(Saved data entries)
=-=-=-=-=

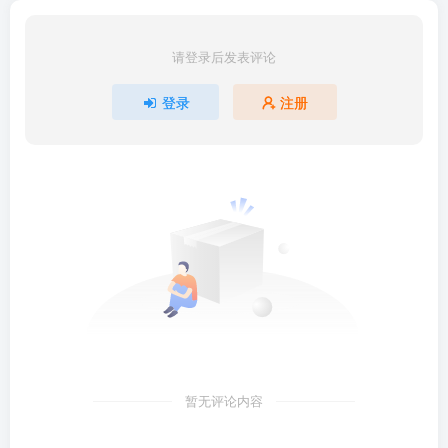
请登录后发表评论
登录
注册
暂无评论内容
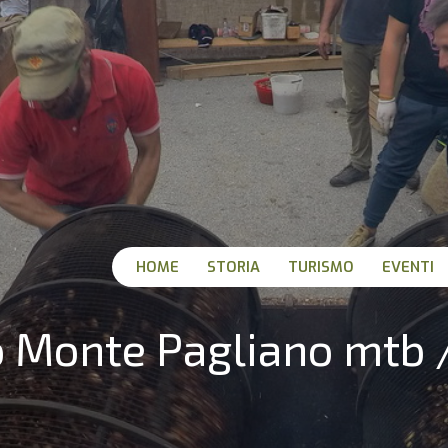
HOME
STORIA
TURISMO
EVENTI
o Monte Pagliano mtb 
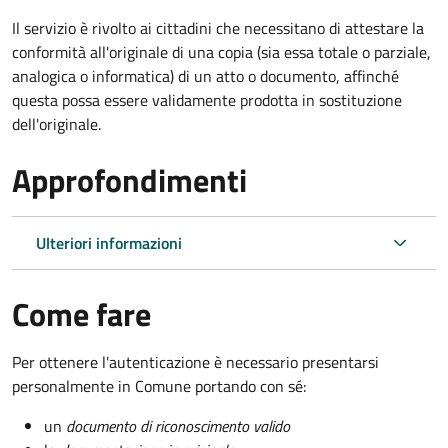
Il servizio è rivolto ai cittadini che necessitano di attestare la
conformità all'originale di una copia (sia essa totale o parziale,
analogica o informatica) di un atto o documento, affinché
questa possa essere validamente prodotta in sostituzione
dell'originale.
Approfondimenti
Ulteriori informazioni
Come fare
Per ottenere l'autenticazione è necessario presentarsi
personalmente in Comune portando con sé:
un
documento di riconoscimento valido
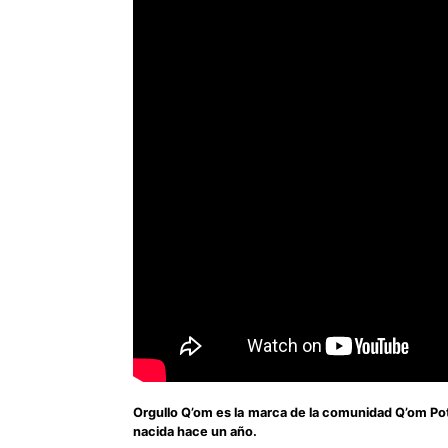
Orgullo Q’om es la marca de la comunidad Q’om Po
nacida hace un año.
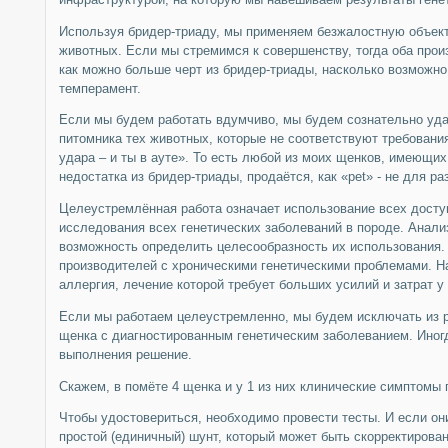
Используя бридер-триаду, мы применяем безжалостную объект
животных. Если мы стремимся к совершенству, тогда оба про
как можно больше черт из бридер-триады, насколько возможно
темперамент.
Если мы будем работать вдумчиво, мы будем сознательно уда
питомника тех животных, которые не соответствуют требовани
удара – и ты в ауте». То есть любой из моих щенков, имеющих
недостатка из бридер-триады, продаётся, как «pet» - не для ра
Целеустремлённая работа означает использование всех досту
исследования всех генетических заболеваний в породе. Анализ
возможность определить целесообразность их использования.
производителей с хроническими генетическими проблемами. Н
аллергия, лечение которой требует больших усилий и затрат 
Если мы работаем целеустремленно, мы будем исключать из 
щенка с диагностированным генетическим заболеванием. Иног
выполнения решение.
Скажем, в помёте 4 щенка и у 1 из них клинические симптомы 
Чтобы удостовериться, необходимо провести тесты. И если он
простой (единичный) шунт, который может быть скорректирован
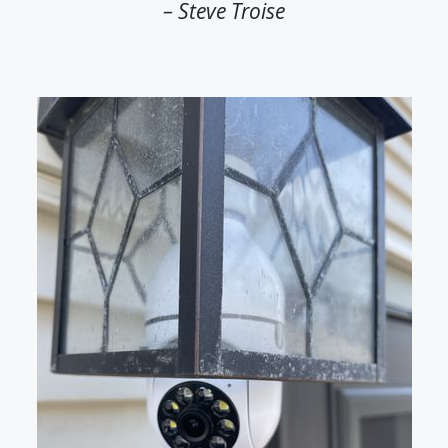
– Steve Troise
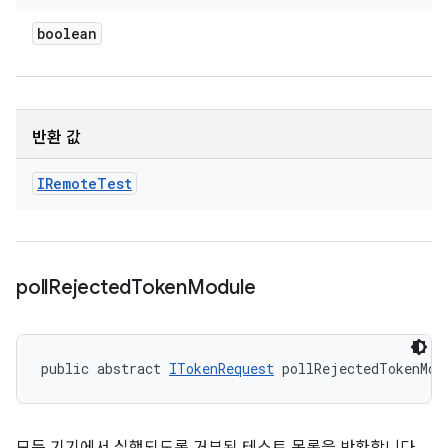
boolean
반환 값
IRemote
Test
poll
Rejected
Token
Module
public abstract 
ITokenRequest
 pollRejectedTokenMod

=-=-=-=-=

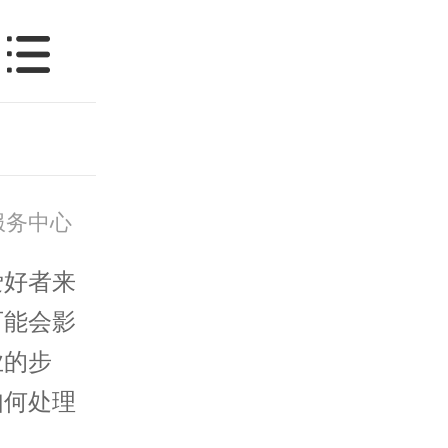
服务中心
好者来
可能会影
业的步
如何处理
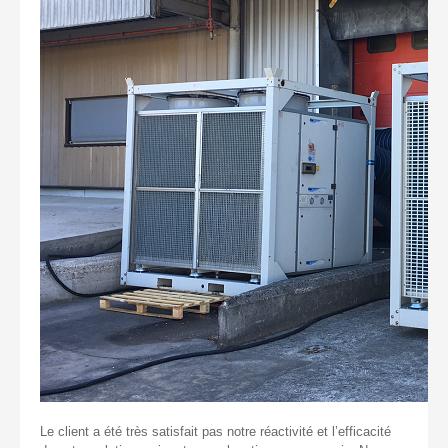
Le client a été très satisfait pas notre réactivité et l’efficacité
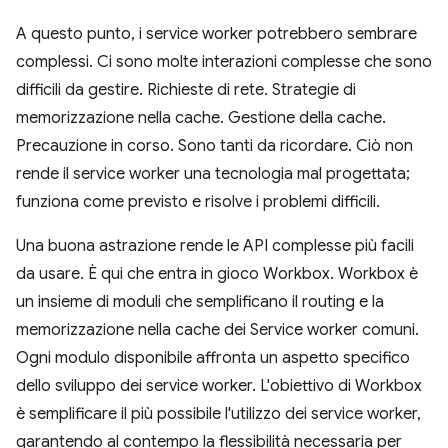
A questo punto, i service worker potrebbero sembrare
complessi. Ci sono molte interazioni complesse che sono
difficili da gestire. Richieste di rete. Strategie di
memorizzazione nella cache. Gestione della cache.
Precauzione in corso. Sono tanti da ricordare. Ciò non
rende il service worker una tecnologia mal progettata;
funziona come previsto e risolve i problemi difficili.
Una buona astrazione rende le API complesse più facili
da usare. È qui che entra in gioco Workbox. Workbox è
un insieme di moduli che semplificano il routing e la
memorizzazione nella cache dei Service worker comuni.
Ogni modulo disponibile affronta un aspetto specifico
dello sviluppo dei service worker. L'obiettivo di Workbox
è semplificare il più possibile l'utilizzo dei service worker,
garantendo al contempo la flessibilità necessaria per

=-=-=-=-=

## Problem
Retype the lines of the records between the line holding "Il servizio è" and the line holding "nacida hace un año.", inclusive, and omit the pictures from your answer.

## Solution for this problem
Il servizio è rivolto ai cittadini che necessitano di attestare la
conformità all'originale di una copia (sia essa totale o parziale,
analogica o informatica) di un atto o documento, affinché
questa possa essere validamente prodotta in sostituzione
dell'originale.
Approfondimenti
Ulteriori informazioni
Come fare
Per ottenere l'autenticazione è necessario presentarsi
personalmente in Comune portando con sé:
un
documento di riconoscimento valido
Orgullo Q’om es la marca de la comunidad Q’om Po
nacida hace un año.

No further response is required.